- _Passage shown_
▽
Same-sex orientation is a “stronger, more fixed attraction.”  A person could feel this attraction but not feel inclined to have sex with another person of their sex.  The last foundational concept is same-sex behavior.  This means acting on one’s same-sex attraction.  Sprinkle writes this includes lustful thoughts [considered sin], and pursuing sex with someone of the same sex. 

What is the point of all this?  Sprinkle is saying that same-sex behavior is a choice and people are supposed to be held responsible for their choices. 

Why define all these foundational concepts?  Because people who are non-affirming lump all people who are gay or lesbian into one hopper.  They are all practicing same sex behavior and therefore they should be condemned.  Sprinkle [who has many “gay” friends] tells of his Christian friend who is attracted to men but has never engaged in sexual behavior.  In fact he believes that same sex behavior is a sin and practices celibacy.  When he “came out” to the elders of his church, he was confronted with being tossed into the “hopper.”  “We can’t approve of your lifestyle” and he replied “Lifestyle?  What lifestyle? My lifestyle is marked by sexual purity.  I have never kissed another person.”  So many non-affirming Christians confuse same sex attraction with same-sex behavior but they are two different things. 

In an earlier post regarding homosexuality and how people react to it, Peter Gomes admits that the stumbling block that gets in the way for most people is “what homosexuals do.”  Non-affirming individuals have a fixation of two people performing “illicit sex”** in their minds and they don’t know that some homosexuals and lesbians do not pursue sex with their own gender.

Why is this so relevant?  No one wants to be misunderstood.  No one wants to be a victim of a stereotype.  No one wants to be charged with something they are not doing.  Sprinkle cites a text a pastor friend of his got from a woman checking out his church.  The text said “Hello, I’m looking for a church that will accept my daughter as a lesbian…If you are that church please let me know, we would love to come to a church where she is not shamed” [135].  How does the pastor respond to this?  Does he/she keep an open mind or does he/she see the word lesbian and automatically assume the daughter is choosing to be involved in same sex behavior?   Would many see that “L” word and fire a text back like “Thank you for your text.  We would love for you to visit our church, but you must know that we do not accept lesbians in our church.”
△
- _Data extract_
▽
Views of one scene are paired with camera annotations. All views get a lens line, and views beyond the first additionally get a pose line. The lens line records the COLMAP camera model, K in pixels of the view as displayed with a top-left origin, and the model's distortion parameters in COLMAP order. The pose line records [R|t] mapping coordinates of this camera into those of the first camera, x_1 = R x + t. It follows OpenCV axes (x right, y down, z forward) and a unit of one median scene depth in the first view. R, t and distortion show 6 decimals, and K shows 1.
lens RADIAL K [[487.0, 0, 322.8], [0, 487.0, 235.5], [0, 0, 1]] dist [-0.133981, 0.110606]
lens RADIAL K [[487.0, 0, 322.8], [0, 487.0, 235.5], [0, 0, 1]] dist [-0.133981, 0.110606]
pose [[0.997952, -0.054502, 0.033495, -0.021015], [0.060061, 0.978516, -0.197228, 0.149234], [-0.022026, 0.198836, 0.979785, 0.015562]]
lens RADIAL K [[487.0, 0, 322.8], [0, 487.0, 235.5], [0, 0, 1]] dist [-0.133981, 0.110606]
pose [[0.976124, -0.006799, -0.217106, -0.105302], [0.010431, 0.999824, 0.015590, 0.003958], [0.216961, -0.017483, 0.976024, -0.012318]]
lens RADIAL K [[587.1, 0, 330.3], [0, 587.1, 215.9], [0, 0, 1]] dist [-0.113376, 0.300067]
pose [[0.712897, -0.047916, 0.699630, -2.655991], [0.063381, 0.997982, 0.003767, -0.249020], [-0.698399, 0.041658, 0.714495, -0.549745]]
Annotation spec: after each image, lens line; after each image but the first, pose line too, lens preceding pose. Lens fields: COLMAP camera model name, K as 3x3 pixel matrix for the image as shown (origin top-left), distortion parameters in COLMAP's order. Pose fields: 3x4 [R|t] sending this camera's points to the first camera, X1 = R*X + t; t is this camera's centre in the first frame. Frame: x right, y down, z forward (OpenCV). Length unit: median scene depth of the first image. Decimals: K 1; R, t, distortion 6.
△
- _What needs to be done_
Extend the passage above on same-sex attraction and same-sex behavior, starting right after its final sentence.

- _Answer section_
I know this is such a trite phrase but “what would Jesus do?”  I don’t know.  No one does.  But I suspect that Jesus would look at her as a human rather than as a lesbian, a human who is reaching out to find a church home.  Sprinkle says that inherent in the text is the fact that the mother expects that some churches will shame the daughter, in fact maybe she has already experienced shaming. 

Sprinkle says that realizing the complexity of same-sex individuals is the key to responding properly.  The pastor should know how he/she feels about the nature-nurture issue and the difference between same-sex attraction, same-sex orientation and same-sex behavior.  Then this type of text could possibly be sent:  “Thanks for your text!  I’m very excited that you and your daughter are interested in coming to our church.  Since God accepts all people, even straight people, yes of course, we would accept your daughter.  But I would love to sit down with you and your daughter to hear her story and let her know about our church and the God we worship.  Can I buy you both a coffee?” [137].

*This discussion is based on Chapter 8 of Sprinkle’s book  People to be Loved: Why Homosexuality is not just an Issue.

** “illicit sex”…I am not sure about how to refer to the sex act between same-gendered people. Illicit sex would be a term that non-affirming people may use to describe that type of sex. My apologies to anyone who would be offended. I know that illicit does sound pejorative.